Material models exhibiting softening effects due to damage or localization share the problem of leading to ill-posed boundary value problems that lead to physically meaningless, mesh-dependent finite element results. It is thus necessary to apply regularization techniques that couple local behavior, described, e.g., by internal variables, at a spatial level. The common way to do this is to take into account higher gradients of the field variables, thus introducing an internal length scale. In this paper, we suggest a different approach to regularization that does not make use of any nonlocal enhancement like the inclusion of higher gradients or integration over local sub-domains nor of any classical viscous effects. Instead we perform an appropriate relaxation of the (condensed) free energy in a time-incremental setting which leads to a modified energy that is coercive and satisfies quasiconvexity in an approximate way. Thus, in every time increment a regular boundary value problem is solved. The proposed approach holds the same advantage as other methods, but with less numerical effort.
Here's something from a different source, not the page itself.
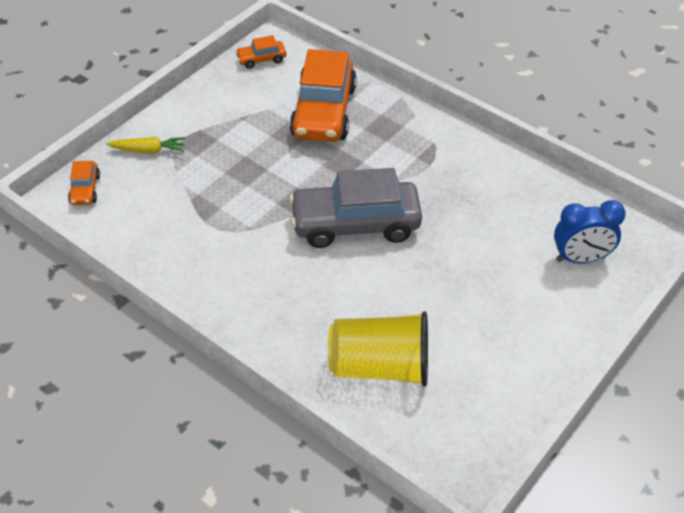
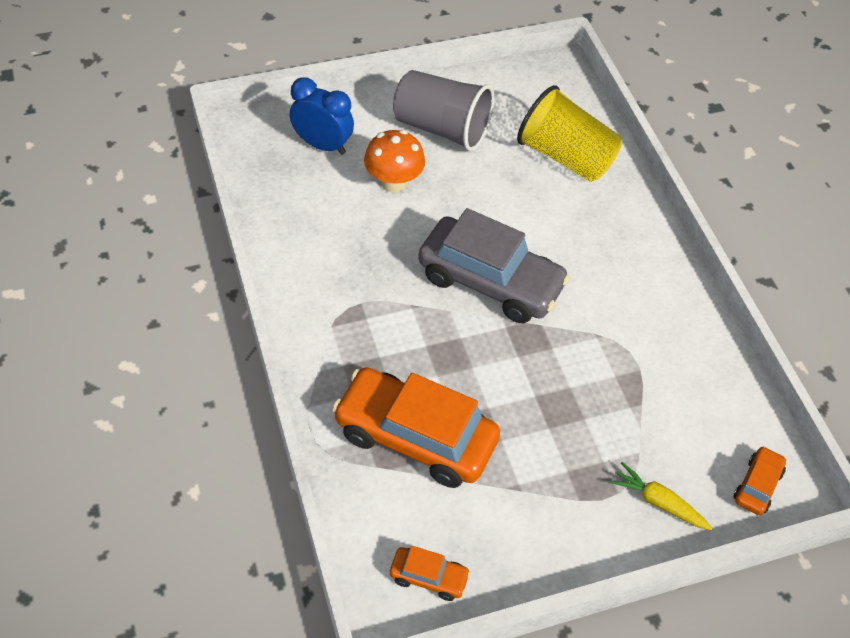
camera: 150 degrees left, 5 degrees up
(324, 112) = (415, 437): orange car -> orange car turned 105 degrees counterclockwise
(496, 259) = (393, 182): none -> orange mushroom
(508, 331) = (442, 128): none -> grey cup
We start with the theoretical derivation, discuss a rate-independent version of the proposed model and present details of the numerical treatment. Finally, we give finite element results that demonstrate the efficiency of this new approach.

Automated summary

This paper proposes a regularization method that does not rely on nonlocal enhancements or classical viscous effects, solving a regular boundary value problem in each time increment with less numerical effort.